The Ellesmere Chaucer Portrait: A Fifteenth-Century Photoshop Disaster


Those of you who obsessively follow all the links I post in my blog’s sidebar are by now longtime fans of the site Photoshop Disasters, a blog dedicated to tracking down and mocking egregious photoshop-based fail. But for those of you who ignore my erudite elseblog recommendations, it’s Photoshop Disasters’ job to catch people in the act of doing things like covering up for Christopher Lambert’s tragic inability to grasp solid objects by using Photoshop to paste a sword on top of his hand for the DVD case art of that not-as-horrible-as-the-other-sequels-but-still-pretty-horrible Highlander sequel of a few years back. Like so:


It might come as some surprise to fans of Photoshop Disasters to learn that people have been failing at Photoshop since long before Photoshop was invented. Take the image at the top of this blog post. That’s the famous portrait of Chaucer from the Ellesmere manuscript of the Canterbury Tales. Now take a closer look, in particular, at the proportions of torso to horse. Here’s a handy ghost-torso to make it easier:


The illuminator of the Ellesmere manuscript inadvertently gives the impression that Chaucer was either 1) a freakish giant with a torso nearly as tall as a horse, or 2) a midget with stumpy legs that rode around on similarly stumpy ponies.*

Now, given that medieval artists are not known for their skill at perspective and proportion, you might be tempted to think that this is just a bad artist who doesn’t know how big horses are.*** But, actually, the problem is that the artist doing a bad copy and paste job from another famous image found in Thomas Hoccleve’s Regiment of Princes:


Hoccleve was a poet who wrote in the wake of Chaucer and who styled himself as one of Chaucer’s students and poetic successors. Whether he actually knew Chaucer or not is a subject of some debate, but nonetheless Hoccleve claims to have known Chaucer well enough that, writing several years after Chaucer’s death, he was starting to worry that people would forget what Chaucer looked like in life. To remedy this, he commissioned a portrait of his “worthy master” and had it placed in the margin of a manuscript of his poem. When the Ellesmere illuminator went looking for visual references for his portrait of Chaucer, he seems to have found Hoccleve’s version and decided to base his image on it. Here are the two images, side by side, with Hoccleve’s portrait mirror-imaged:


The problem with the Ellesmere illuminator’s plans is clearly that the original image was a 3/4 portrait, and at some point in the planning of the Ellesmere manuscript it had been decided that all the pilgrims, Chaucer included, would be depicted on horseback in the margin of their respective tales.**** So it fell to the illuminator to sketch a horse in underneath the famous picture. The result is poor compositing, fifteenth-century style. Though, to give credit where it’s due, turning the rosary in the Hoccleve Chaucer’s portrait into the reins of the horse in the Ellesmere is pretty inspired.

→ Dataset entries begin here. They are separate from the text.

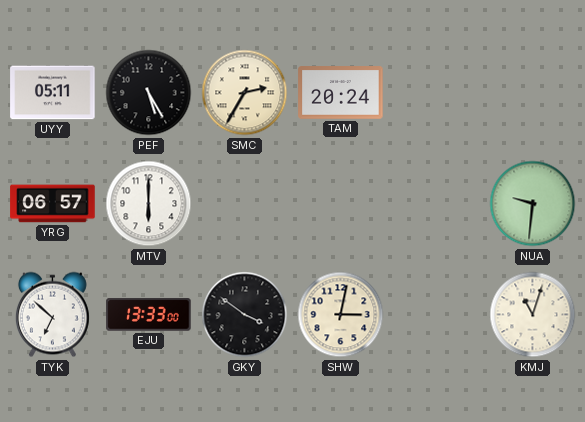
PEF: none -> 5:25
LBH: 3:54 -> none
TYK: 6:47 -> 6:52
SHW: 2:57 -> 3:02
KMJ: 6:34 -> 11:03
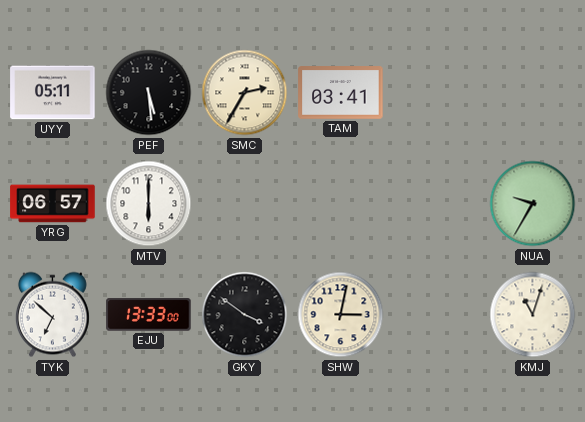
PEF: 5:25 -> 5:29
TAM: 20:24 -> 03:41
NUA: 9:31 -> 9:35
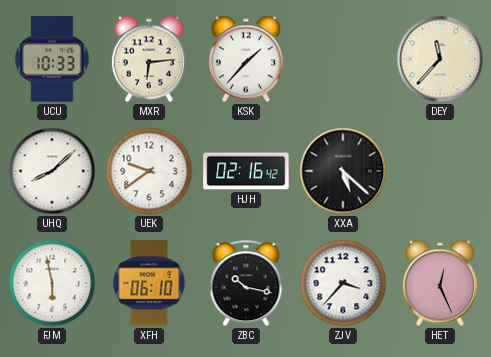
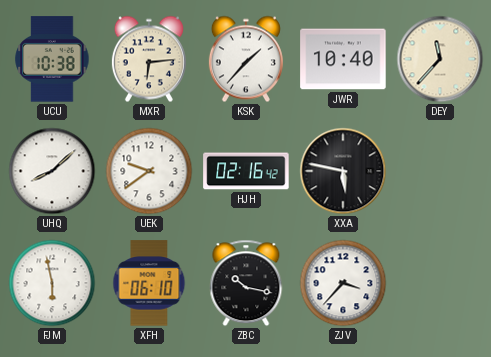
UCU: 10:33 -> 10:38
JWR: none -> 10:40
XXA: 5:22 -> 5:47
HET: 12:26 -> none
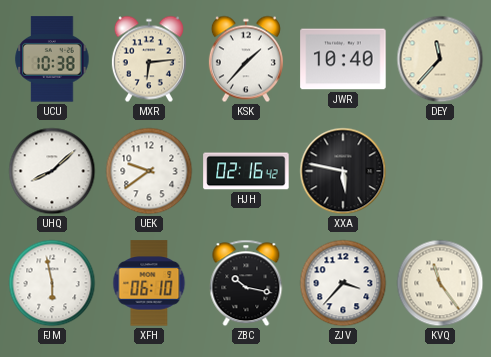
KVQ: none -> 11:24
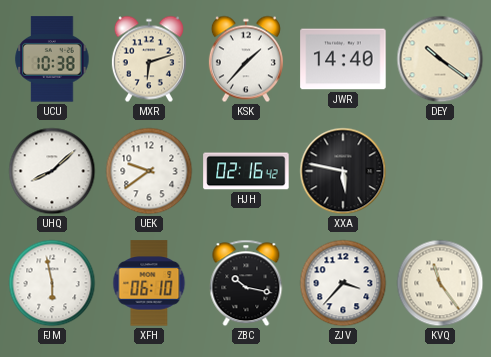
MXR: 6:14 -> 6:12
JWR: 10:40 -> 14:40
DEY: 11:37 -> 10:21
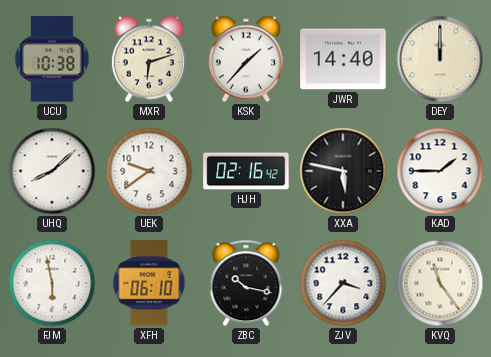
DEY: 10:21 -> 12:00
KAD: none -> 1:45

Now, one corollary of this botched medieval photoshopping is that the Ellesmere manuscript has got to be later than Hoccleve’s Regiment of Princes (circa 1411 or so, last I heard). So those of you trying to push Ellesmere back to 1405 or so need to lay off. Yes, it’s a pretty manuscript, but pretty does not authority make. Though, I suppose if you wanted to, you could argue that Hoccleve’s artist swiped from Ellesmere (especially since lots of people don’t believe Hoccleve knew Chaucer), but if that is the case then we really have to wonder why the Ellesmere artist went with Chaucer the overweight stumpy midget in the first place, and why Hoccleve’s artist knew enough to fix it.*****

*Paul Bettany, who played Chaucer in the tragically under-appreciated A Knight’s Tale, seems to subscribe to the second theory. In preparation for the role he was given a selection of Chaucer paraphernalia that included the Ellesmere portrait, causing him to remark on the commentary track to the effect that “Chaucer was apparently some sort of overweight dwarf. I decided to go another way with the character, but I think you can see the inner dwarf shining through.”**
**I’ll get the exact quote later.
***And it must be noted that several of the other Ellesmere portraits have too-large people atop them, but none so disproportionate as Chaucer.
****This, in itself, is an odd choice, since not all the pilgrims appear to ride horses in General Prologue. It would certainly be weird for some of the poorer pilgrims to be mounted.
*****One final note. For the record, this whole composting thing is not my personal discovery or anything. I first learned of it in a class taught by Derek Pearsall. That it’s essentially a case of bad photoshop, that’s my only contribution.